What is needed is an exact copy of the records, with the images left out.

## DATA PROVIDED
★ ★ ★

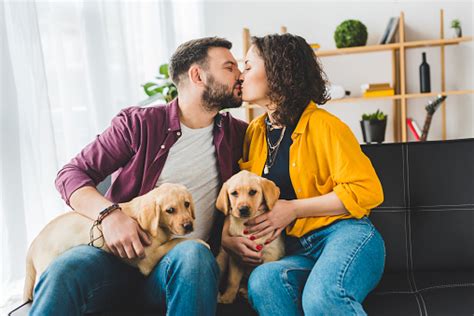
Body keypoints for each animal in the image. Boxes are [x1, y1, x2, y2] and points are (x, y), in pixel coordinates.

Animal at [23, 183, 206, 302]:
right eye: (170, 210)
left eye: (187, 204)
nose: (189, 226)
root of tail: (32, 245)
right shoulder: (147, 258)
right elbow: (175, 241)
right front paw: (199, 240)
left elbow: (172, 240)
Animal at [216, 170, 286, 304]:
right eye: (234, 193)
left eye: (253, 192)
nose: (243, 209)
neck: (246, 224)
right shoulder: (236, 256)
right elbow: (232, 279)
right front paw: (228, 297)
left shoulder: (271, 253)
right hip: (222, 257)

★ ★ ★

## EXERCISE RESPONSE
Body keypoints for each animal in the image. Boxes are [x1, y1, x2, y2] and points are (x, y), in pixel coordinates.

Animal at [23, 183, 206, 302]:
right eye: (170, 210)
left eye: (187, 204)
nose: (189, 226)
root of tail: (32, 245)
right shoulder: (147, 258)
right elbow: (175, 241)
right front paw: (199, 240)
left elbow: (172, 240)
Animal at [216, 170, 286, 304]:
right eye: (234, 193)
left eye: (253, 192)
nose: (243, 209)
neck: (246, 224)
right shoulder: (236, 256)
right elbow: (232, 279)
right front paw: (228, 297)
left shoulder: (271, 253)
right hip: (222, 257)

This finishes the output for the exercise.